Material to process:
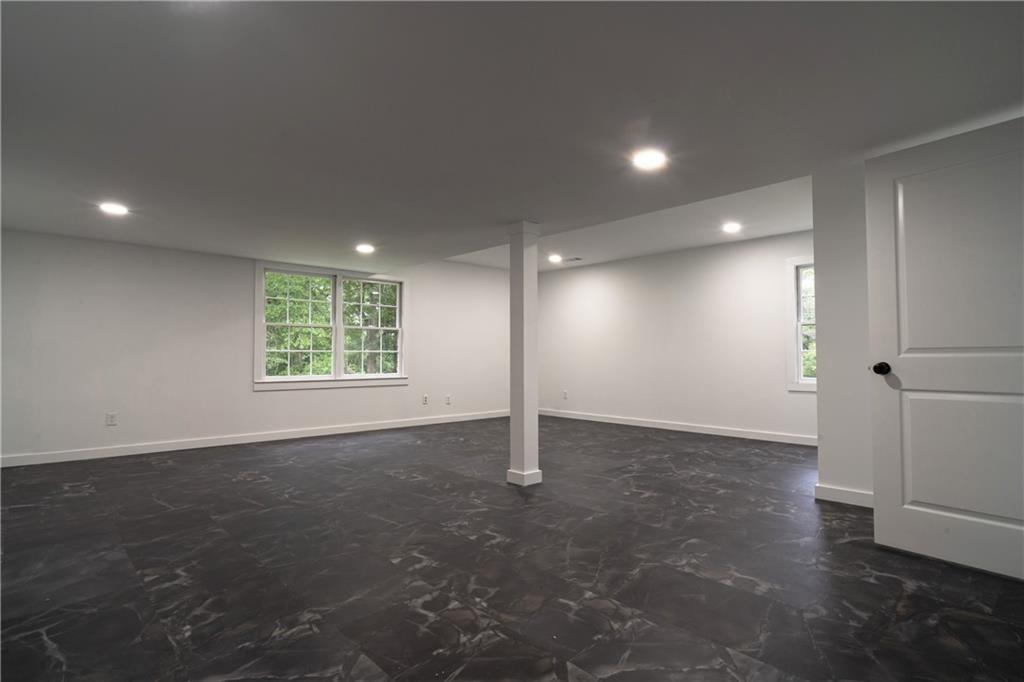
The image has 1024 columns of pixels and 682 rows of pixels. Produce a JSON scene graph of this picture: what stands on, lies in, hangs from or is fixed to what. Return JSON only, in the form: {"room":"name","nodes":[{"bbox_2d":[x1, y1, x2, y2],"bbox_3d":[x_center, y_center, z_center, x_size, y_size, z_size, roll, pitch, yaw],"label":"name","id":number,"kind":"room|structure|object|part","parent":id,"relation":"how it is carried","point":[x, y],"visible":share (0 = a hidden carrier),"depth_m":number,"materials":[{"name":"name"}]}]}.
{"room":"basement","nodes":[
{"label":"basement","id":0,"kind":"room"},
{"bbox_2d":[0,227,514,465],"bbox_3d":[-2.222,-0.108,6.679,7.381,2.591,0.169,2,-2,-43],"label":"left wall","id":1,"kind":"structure","parent":0,"point":[319,394],"depth_m":5.33,"materials":[{"name":"white paint"}]},
{"bbox_2d":[106,412,117,425],"bbox_3d":[-3.873,0.757,4.953,0.074,0.120,0.009,2,-2,-43],"label":"wall socket","id":2,"kind":"object","parent":1,"relation":"attached to","point":[111,418],"visible":0.99,"depth_m":4.95,"materials":[{"name":"white plastic"}]},
{"bbox_2d":[0,409,510,467],"bbox_3d":[-2.232,1.128,6.490,6.775,0.101,0.014,2,-2,-43],"label":"baseboard","id":3,"kind":"structure","parent":1,"relation":"attached to","point":[389,426],"depth_m":5.56,"materials":[{"name":"white paint"}]},
{"bbox_2d":[255,261,409,390],"bbox_3d":[-2.241,-0.161,6.581,2.019,1.507,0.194,2,-2,-43],"label":"double window","id":4,"kind":"structure","parent":1,"relation":"in","point":[335,350],"depth_m":6.52,"materials":[{"name":"white"}]},
{"bbox_3d":[-2.601,-0.171,6.260,0.813,1.294,0.108,2,-2,-43],"label":"sash","id":5,"kind":"part","parent":4,"relation":"part of","materials":[{"name":"white"}]},
{"bbox_3d":[-1.858,-0.143,6.899,0.827,1.295,0.100,2,-2,-43],"label":"sash","id":6,"kind":"part","parent":4,"relation":"part of","materials":[{"name":"white"}]},
{"bbox_2d":[422,394,428,404],"bbox_3d":[-1.237,0.838,7.293,0.079,0.131,0.014,2,-2,-43],"label":"wall socket","id":7,"kind":"object","parent":1,"relation":"attached to","point":[425,400],"visible":0.99,"depth_m":7.29,"materials":[{"name":"white plastic"}]},
{"bbox_2d":[445,395,451,404],"bbox_3d":[-0.935,0.871,7.492,0.078,0.130,0.015,2,-2,-43],"label":"wall socket","id":8,"kind":"object","parent":1,"relation":"attached to","point":[447,398],"visible":0.99,"depth_m":7.49,"materials":[{"name":"white plastic"}]},
{"bbox_2d":[0,415,1023,681],"bbox_3d":[0.117,1.155,3.663,7.263,0.118,7.715,2,-2,-43],"label":"floor","id":9,"kind":"structure","parent":0,"point":[864,555],"depth_m":2.34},
{"bbox_2d":[505,221,542,485],"bbox_3d":[0.094,0.095,4.011,0.219,2.029,0.224,2,-2,-43],"label":"column","id":10,"kind":"structure","parent":9,"relation":"on","point":[524,273],"depth_m":3.95,"materials":[{"name":"white paint"}]},
{"bbox_3d":[0.093,1.069,4.018,0.244,0.103,0.262,2,-2,-43],"label":"column base","id":11,"kind":"part","parent":10,"relation":"part of","materials":[{"name":"white paint"}]},
{"bbox_2d":[0,0,1023,272],"bbox_3d":[-0.667,-1.157,2.871,4.492,0.271,6.988,2,-2,-43],"label":"ceiling","id":12,"kind":"structure","parent":0,"point":[526,205],"depth_m":2.26,"materials":[{"name":"grey paint"}]},
{"bbox_2d":[98,202,128,215],"bbox_3d":[-3.006,-0.994,3.867,0.206,0.017,0.207,2,-2,-43],"label":"recessed light","id":13,"kind":"object","parent":12,"relation":"in","point":[119,209],"visible":0.99,"depth_m":3.85,"materials":[{"name":"white"}]},
{"bbox_2d":[355,243,375,253],"bbox_3d":[-1.482,-0.933,5.182,0.206,0.027,0.209,2,-2,-43],"label":"recessed light","id":14,"kind":"object","parent":12,"relation":"in","point":[363,249],"visible":0.99,"depth_m":5.16,"materials":[{"name":"white"}]},
{"bbox_2d":[547,253,562,262],"bbox_3d":[0.602,-1.162,7.243,0.219,0.052,0.220,2,-2,-43],"label":"recessed light","id":15,"kind":"object","parent":12,"relation":"in","point":[554,257],"visible":0.99,"depth_m":7.22,"materials":[{"name":"white"}]},
{"bbox_2d":[560,256,582,261],"bbox_3d":[0.842,-1.156,7.260,0.171,0.013,0.319,2,-2,-43],"label":"ceiling vent","id":16,"kind":"object","parent":12,"relation":"in","point":[578,259],"visible":0.97,"depth_m":7.22,"materials":[{"name":"metal"}]},
{"bbox_2d":[631,148,666,169],"bbox_3d":[0.771,-1.019,2.879,0.201,0.011,0.201,2,-2,-43],"label":"recessed light","id":17,"kind":"object","parent":12,"relation":"in","point":[644,158],"visible":0.99,"depth_m":2.87,"materials":[{"name":"white"}]},
{"bbox_2d":[722,222,741,232],"bbox_3d":[2.387,-1.233,5.571,0.211,0.036,0.211,2,-2,-43],"label":"recessed light","id":18,"kind":"object","parent":12,"relation":"in","point":[730,227],"visible":0.99,"depth_m":5.55,"materials":[{"name":"white"}]},
{"bbox_2d":[537,228,816,442],"bbox_3d":[2.219,-0.114,6.990,0.162,2.642,5.485,2,-2,-43],"label":"back wall","id":19,"kind":"structure","parent":0,"point":[592,281],"depth_m":6.81,"materials":[{"name":"white paint"}]},
{"bbox_2d":[562,390,568,399],"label":"wall socket","id":20,"kind":"object","parent":19,"relation":"attached to","point":[564,396],"visible":1,"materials":[{"name":"white plastic"}]},
{"bbox_2d":[537,408,816,446],"bbox_3d":[2.157,1.146,6.877,0.015,0.099,5.334,2,-2,-43],"label":"baseboard","id":21,"kind":"structure","parent":19,"relation":"attached to","point":[660,426],"depth_m":6.67,"materials":[{"name":"white paint"}]},
{"bbox_2d":[786,255,816,391],"bbox_3d":[3.549,-0.198,5.496,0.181,1.531,1.069,2,-2,-43],"label":"window","id":22,"kind":"structure","parent":19,"relation":"in","point":[802,386],"depth_m":5.79,"materials":[{"name":"white"}]},
{"bbox_2d":[811,159,872,506],"bbox_3d":[2.782,-0.176,2.999,0.147,2.503,1.778,2,-2,-43],"label":"partition wall","id":23,"kind":"structure","parent":0,"point":[820,398],"depth_m":3.46,"materials":[{"name":"white paint"}]},
{"bbox_2d":[814,483,872,507],"bbox_3d":[2.516,1.029,3.124,0.015,0.098,1.174,2,-2,-43],"label":"baseboard","id":24,"kind":"structure","parent":23,"relation":"attached to","point":[844,492],"depth_m":3.42,"materials":[{"name":"white paint"}]},
{"bbox_2d":[865,113,1023,582],"bbox_3d":[2.160,0.034,2.342,0.174,2.017,0.867,2,-2,-43],"label":"door","id":25,"kind":"structure","parent":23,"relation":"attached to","point":[878,484],"depth_m":2.43,"materials":[{"name":"white paint"}]},
{"bbox_3d":[1.943,0.149,2.706,0.079,0.069,0.074,2,-2,-43],"label":"doorknob","id":26,"kind":"part","parent":25,"relation":"part of","materials":[{"name":"black metal"}]},
{"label":"panel","id":27,"kind":"part","parent":25,"relation":"part of","materials":[{"name":"white paint"}]},
{"bbox_3d":[2.241,0.558,2.456,0.134,0.668,0.631,2,-2,-43],"label":"panel","id":28,"kind":"part","parent":25,"relation":"part of","materials":[{"name":"white paint"}]},
{"label":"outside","id":29,"kind":"structure","parent":0,"visible":0},
{"label":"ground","id":30,"kind":"structure","parent":29,"visible":0},
{"bbox_2d":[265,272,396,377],"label":"tree","id":31,"kind":"object","parent":30,"relation":"on","point":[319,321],"visible":0.26,"materials":[{"name":"green plant"}]}
]}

Your task: List every line above that holds the word "recessed".

Task output:
{"bbox_2d":[98,202,128,215],"bbox_3d":[-3.006,-0.994,3.867,0.206,0.017,0.207,2,-2,-43],"label":"recessed light","id":13,"kind":"object","parent":12,"relation":"in","point":[119,209],"visible":0.99,"depth_m":3.85,"materials":[{"name":"white"}]},
{"bbox_2d":[355,243,375,253],"bbox_3d":[-1.482,-0.933,5.182,0.206,0.027,0.209,2,-2,-43],"label":"recessed light","id":14,"kind":"object","parent":12,"relation":"in","point":[363,249],"visible":0.99,"depth_m":5.16,"materials":[{"name":"white"}]},
{"bbox_2d":[547,253,562,262],"bbox_3d":[0.602,-1.162,7.243,0.219,0.052,0.220,2,-2,-43],"label":"recessed light","id":15,"kind":"object","parent":12,"relation":"in","point":[554,257],"visible":0.99,"depth_m":7.22,"materials":[{"name":"white"}]},
{"bbox_2d":[631,148,666,169],"bbox_3d":[0.771,-1.019,2.879,0.201,0.011,0.201,2,-2,-43],"label":"recessed light","id":17,"kind":"object","parent":12,"relation":"in","point":[644,158],"visible":0.99,"depth_m":2.87,"materials":[{"name":"white"}]},
{"bbox_2d":[722,222,741,232],"bbox_3d":[2.387,-1.233,5.571,0.211,0.036,0.211,2,-2,-43],"label":"recessed light","id":18,"kind":"object","parent":12,"relation":"in","point":[730,227],"visible":0.99,"depth_m":5.55,"materials":[{"name":"white"}]},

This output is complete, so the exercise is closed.